Something you should know about Archie:  He loves to hunt rabbits.  The Bois de Boulogne is full of them (and prostitutes) and on most weekends you can find Archie in the park's thicket chasing wascally ones (not prostitutes) but ever failing to catch one.  While I’m secretly pleased by his lack of success (that’s a mess I’d rather not clean up) I do feel kinda sorry for the little guy, so…

What French supermarkets lack in curly kale and chia seeds they make up for in varieties of meat.   And what better meat to home-cook for Archie than rabbit!  Or so I thought.

With apologies to the squeamish, but if you’ve ever eaten rabbit you’ll know that they’ve got all sorts of extra little bones that presumably give the little critters added bounce.  These need to be removed before being served to your own little critter, which, as I discovered, is no walk in the Bois.  Nearly an hour into the unpleasant process I conceded that de-boning raw meat is best left to butchers and decided to speed things up by boiling those bunnies before adding them to the stew.  

After nearly 2 hours of a kitchen nightmare, the (finally) boneless rabbit meat was mixed with some beef, carrots, green beans and rosemary (apparently high in iron, calcium and vitamin B6 - who knew?) to produce a home-cooked dog food worthy of my four-legged pride and joy.

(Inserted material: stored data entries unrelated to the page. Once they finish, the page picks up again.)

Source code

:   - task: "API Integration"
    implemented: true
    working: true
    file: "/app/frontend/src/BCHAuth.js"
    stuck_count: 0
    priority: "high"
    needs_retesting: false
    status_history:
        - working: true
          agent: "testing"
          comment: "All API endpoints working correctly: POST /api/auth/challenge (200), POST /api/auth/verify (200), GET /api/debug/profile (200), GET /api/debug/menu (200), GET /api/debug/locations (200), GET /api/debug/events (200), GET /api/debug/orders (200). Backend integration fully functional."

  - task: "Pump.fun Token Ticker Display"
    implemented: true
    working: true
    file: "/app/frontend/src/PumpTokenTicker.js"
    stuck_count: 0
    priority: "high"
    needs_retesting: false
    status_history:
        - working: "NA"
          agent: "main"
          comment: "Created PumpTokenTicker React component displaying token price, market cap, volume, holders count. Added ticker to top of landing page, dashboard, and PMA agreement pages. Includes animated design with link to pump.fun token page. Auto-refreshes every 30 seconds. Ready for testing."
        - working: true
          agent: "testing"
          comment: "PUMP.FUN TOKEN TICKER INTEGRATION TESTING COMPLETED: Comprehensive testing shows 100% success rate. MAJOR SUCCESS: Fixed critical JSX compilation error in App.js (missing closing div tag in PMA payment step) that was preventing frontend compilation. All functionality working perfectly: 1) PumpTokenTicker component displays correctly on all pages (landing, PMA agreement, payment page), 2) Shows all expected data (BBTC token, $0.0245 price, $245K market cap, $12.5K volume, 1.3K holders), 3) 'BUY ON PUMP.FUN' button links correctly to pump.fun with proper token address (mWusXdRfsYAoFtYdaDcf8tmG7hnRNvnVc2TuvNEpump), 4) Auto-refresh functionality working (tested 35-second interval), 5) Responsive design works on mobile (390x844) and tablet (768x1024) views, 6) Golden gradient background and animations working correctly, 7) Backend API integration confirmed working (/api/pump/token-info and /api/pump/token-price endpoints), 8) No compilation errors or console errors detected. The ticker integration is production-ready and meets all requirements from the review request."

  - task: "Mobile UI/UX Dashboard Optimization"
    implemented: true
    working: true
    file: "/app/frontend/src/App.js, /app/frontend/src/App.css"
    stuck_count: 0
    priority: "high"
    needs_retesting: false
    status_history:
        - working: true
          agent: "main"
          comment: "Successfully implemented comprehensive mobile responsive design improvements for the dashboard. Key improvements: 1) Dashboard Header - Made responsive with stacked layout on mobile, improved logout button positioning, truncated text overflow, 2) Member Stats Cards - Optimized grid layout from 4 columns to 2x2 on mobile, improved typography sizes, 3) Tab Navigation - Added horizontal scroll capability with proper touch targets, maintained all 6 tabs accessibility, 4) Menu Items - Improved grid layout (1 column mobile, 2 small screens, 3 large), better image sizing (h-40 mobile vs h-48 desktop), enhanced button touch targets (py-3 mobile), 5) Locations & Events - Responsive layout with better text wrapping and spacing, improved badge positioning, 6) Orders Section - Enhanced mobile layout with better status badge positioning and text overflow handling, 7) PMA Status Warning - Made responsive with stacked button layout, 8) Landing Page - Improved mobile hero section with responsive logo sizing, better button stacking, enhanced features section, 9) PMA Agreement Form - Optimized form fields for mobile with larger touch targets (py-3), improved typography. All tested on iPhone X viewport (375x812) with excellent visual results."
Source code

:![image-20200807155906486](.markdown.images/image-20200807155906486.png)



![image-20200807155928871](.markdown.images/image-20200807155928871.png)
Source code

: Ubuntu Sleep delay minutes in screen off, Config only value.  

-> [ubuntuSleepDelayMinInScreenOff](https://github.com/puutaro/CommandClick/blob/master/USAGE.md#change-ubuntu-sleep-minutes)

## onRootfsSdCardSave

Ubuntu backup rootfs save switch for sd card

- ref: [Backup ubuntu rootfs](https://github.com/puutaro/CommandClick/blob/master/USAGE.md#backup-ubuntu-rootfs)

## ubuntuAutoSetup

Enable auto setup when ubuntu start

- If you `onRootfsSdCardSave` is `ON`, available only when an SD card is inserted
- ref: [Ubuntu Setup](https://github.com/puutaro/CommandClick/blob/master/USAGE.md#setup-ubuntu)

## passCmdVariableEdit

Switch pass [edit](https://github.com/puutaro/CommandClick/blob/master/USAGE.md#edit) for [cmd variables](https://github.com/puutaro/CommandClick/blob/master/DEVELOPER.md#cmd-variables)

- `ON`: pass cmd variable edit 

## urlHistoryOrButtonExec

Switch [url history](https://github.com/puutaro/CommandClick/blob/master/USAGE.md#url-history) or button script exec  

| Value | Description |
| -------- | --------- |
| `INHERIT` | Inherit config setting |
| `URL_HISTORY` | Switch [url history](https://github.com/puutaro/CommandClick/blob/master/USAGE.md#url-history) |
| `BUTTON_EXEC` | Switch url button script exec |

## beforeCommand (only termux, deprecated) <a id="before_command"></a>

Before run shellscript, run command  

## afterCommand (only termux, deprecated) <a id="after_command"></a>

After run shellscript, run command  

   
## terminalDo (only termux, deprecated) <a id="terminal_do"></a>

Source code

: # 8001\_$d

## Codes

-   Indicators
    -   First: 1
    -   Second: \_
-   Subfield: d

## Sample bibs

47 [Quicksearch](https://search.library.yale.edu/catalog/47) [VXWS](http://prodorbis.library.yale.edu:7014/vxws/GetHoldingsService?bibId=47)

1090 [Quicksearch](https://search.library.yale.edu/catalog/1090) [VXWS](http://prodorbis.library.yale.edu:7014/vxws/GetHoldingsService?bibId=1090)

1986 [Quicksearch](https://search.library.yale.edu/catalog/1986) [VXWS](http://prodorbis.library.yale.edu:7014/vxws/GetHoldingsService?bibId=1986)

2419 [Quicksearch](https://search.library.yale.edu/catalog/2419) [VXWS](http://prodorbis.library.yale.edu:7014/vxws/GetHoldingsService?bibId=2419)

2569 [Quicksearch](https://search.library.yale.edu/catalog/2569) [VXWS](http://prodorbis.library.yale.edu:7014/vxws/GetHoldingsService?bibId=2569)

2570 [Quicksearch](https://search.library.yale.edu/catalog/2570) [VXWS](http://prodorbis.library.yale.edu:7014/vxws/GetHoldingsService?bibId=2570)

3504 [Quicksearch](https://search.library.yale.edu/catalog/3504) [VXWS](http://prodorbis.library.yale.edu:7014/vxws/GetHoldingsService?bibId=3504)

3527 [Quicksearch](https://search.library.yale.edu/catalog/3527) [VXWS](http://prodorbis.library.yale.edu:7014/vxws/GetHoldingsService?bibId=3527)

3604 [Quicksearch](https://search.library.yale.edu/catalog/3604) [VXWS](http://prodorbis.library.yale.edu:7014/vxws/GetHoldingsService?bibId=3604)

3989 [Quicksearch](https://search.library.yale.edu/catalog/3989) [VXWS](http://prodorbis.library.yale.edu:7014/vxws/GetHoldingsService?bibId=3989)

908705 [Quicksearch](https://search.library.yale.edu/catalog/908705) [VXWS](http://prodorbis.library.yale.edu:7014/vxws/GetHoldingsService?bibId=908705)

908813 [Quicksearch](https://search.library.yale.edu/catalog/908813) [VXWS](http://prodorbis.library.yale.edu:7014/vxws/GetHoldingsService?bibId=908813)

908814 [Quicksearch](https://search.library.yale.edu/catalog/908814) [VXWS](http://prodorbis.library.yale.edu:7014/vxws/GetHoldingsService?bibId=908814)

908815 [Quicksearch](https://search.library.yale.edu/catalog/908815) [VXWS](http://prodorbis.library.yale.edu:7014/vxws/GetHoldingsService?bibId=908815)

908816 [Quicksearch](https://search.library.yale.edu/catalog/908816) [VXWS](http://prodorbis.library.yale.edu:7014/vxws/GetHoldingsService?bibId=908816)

Even if this pet-foodie fashion becomes just a fad, I've decided to continue home-cooking for Archie:  He loves it and I'm certain it's healthier than processed foods.  And in case you're wondering if rabbit will stay on the menu, the answer is yes - I'm very happy to serve them stuffed.

Style File Followers Take Note:
1. It may have been The Guardian.  Or the Huffington Post.  Sometimes when it’s late at night all my news-source apps blur into a single liberal fog.
2. Or should I say, border terrorist, because that’s more accurate.
3. Archie inherited Spike’s - or Canine Epileptoid Cramping Syndrome - from his sire.  He must have picked-up the gluten-free thing from pasta-averse me.
4. When I last lived in North America, Chia was a pet.
5. And that would be the distant sound of an ex-boyfriend sniggering “You see?”.